The response to this investment 'commotion' is predictable and has played out the same way many times in the past. Specifically, investors of all types and sizes, including multi-billion dollar institutional traders, start pulling money out of equities. This depresses prices, increases the supply of the shares, reduces demand, and usually exacerbates the general investing fear that caused the problems in the first place.
At the same time, the majority of the money gets re-invested in safer, volatility proof, recession proof vehicles, such as the companies involved in commodities and the commodities themselves (gold, coal, oil, etc...). Until recent history, the US dollar would also see much of that 'flight to quality.'
Now, the problem for penny stock traders comes to light. A flight to quality comes hand in hand with a flight away from speculation. A major percentage of the trading price of most penny stocks is made up of speculation. Thus, a major percentage of the trading price of most penny stocks is at risk.
Anyone following a basket of penny stocks over the last six months would find the same result almost across the board. Prices have been trending down. The only exceptions would be some of the resource stocks that benefit from higher commodity prices, but most sub $5.00 stocks, from just about any industry, have seen a notable drop-off in share prices.
Many quality penny stocks have the potential to trade dramatically higher. Yet, as investors turn away from speculation, and instead focus just on surviving the (take your pick) recession / economic slowdown / high oil prices / weak dollar / sinking housing prices... they forget about speculating on the future, and start focusing on the 'now.'
Many penny stock traders ask, "Why invest in the future potential of this tiny little company, when even the biggest companies are coming apart at the seams?"
The result - the speculative premium put on most penny stocks decreases. What used to be a $2 stock, with the potential of becoming worth $5, becomes a $1 stock, with the potential still to be worth $5.
With a return of strength to this speculative premium, which is truly the lifeblood of penny stocks, you can see this same stock in our example above trading at $3 or $5 or even higher.
This is not unlike the 'risk premium' put on oil, which is the difference in oil prices between what the fundamentals of supply and production dictate, and what political and military influences add to the final cost.
Now, the most important thing about speculative premium is that it should be treated as a contrarian indicator. The best time to buy is when the impact of speculation is at its lowest (like now for example). The best time to sell is when it is at its highest (like in the dot-com bubble just before it burst).
Unfortunately, most investors act quite the opposite way. Looking at any basket of penny stocks (our own Hot List picks being no exception), the last six months should scare you away. However, when you are looking at fundamentally strong, well-managed companies, as we do with our Hot List picks, this becomes a great entry opportunity.
Investors could really benefit by getting involved with penny stocks when they are devoid of speculation.

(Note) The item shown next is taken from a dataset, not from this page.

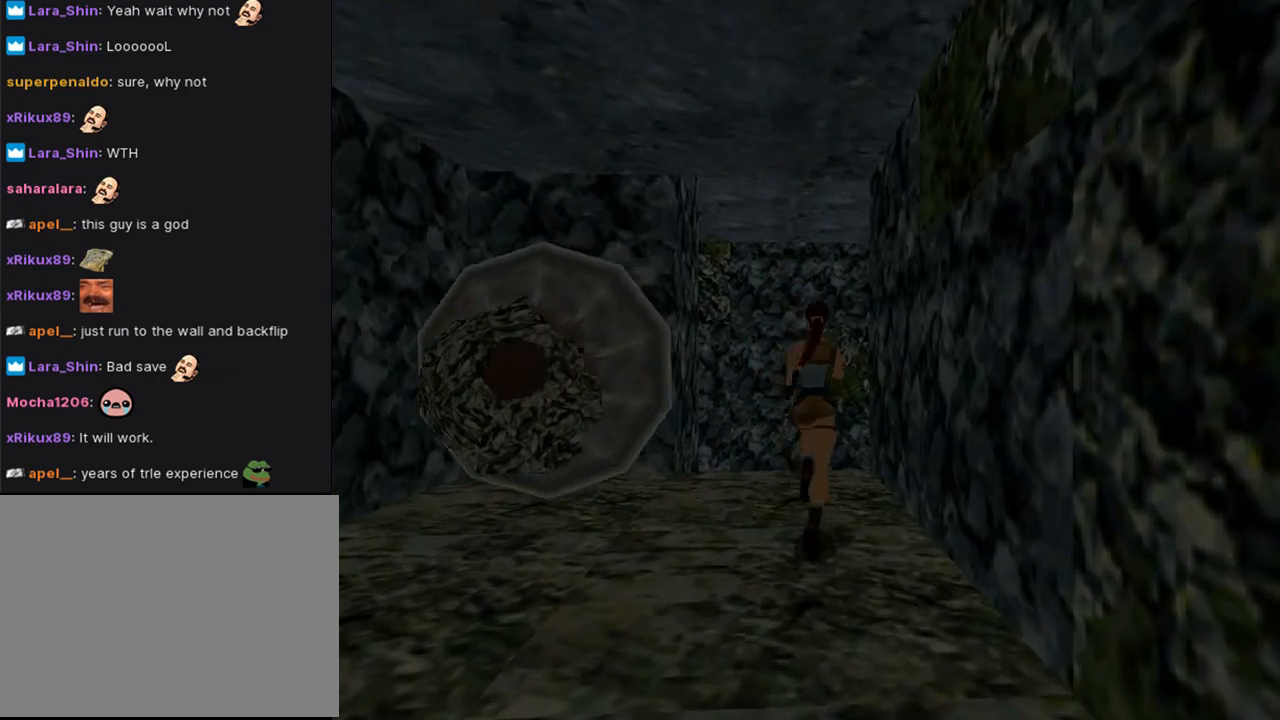
{"buttons": ["DPAD_UP", "DPAD_RIGHT"], "left_stick": "center", "right_stick": "center", "events": [[67, "DPAD_LEFT", "down"], [233, "DPAD_LEFT", "up"], [433, "DPAD_RIGHT", "down"]]}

Most of these stocks will return to glory as their business plans play out, independent of the level of speculative premium infused into the shares. Then, add a return to speculation when the overall markets settle down, and you should see many penny stocks track higher in response.

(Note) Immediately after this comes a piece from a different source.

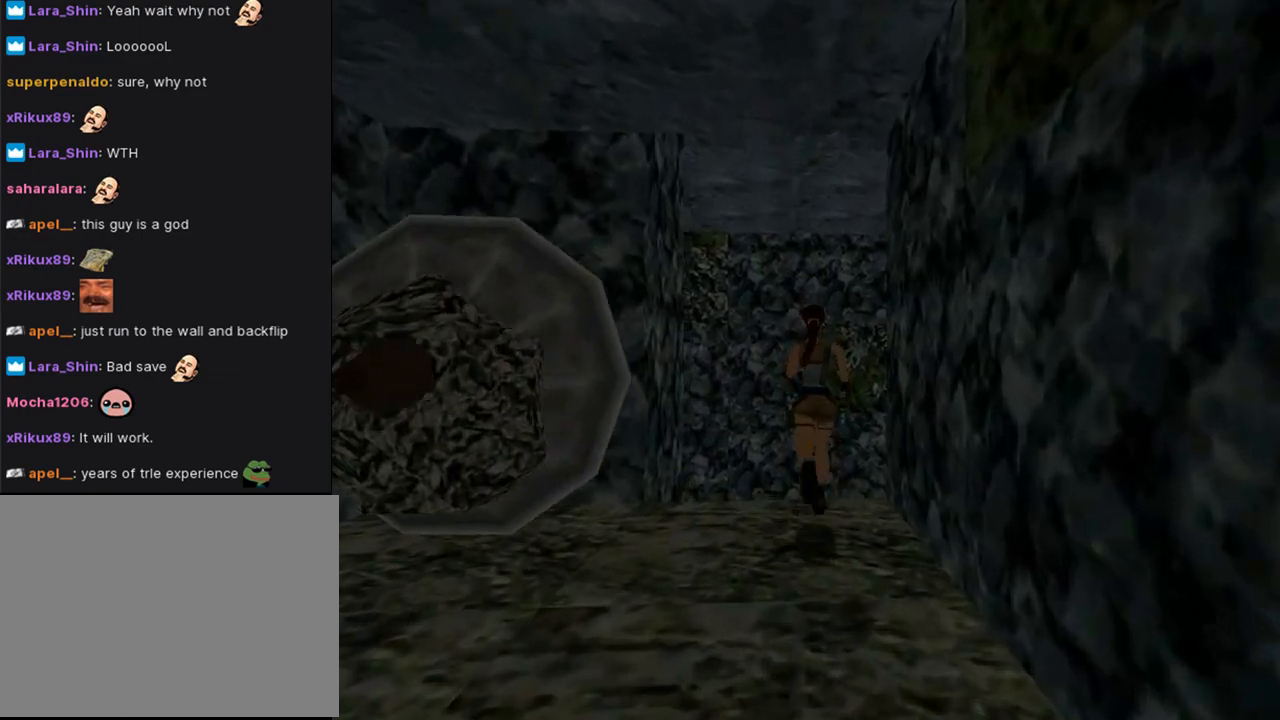
{"buttons": ["L1"], "left_stick": "center", "right_stick": "center", "events": [[67, "DPAD_RIGHT", "up"], [200, "DPAD_UP", "up"], [500, "L1", "down"]]}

Speculation will return to penny stocks, as it always has over the course of the last hundred years. The best time to invest in penny stocks is when they no or only a minimal speculative premium.
In other words, do like Warren Buffet suggests (a useful reference for penny stock investors, even though his shares of Berkshire Hathaway trade at $4,701.00 each): buy what no one else wants, then sell it back to them when they want it.
Right now no one wants penny stocks. 'Right now' will not last forever.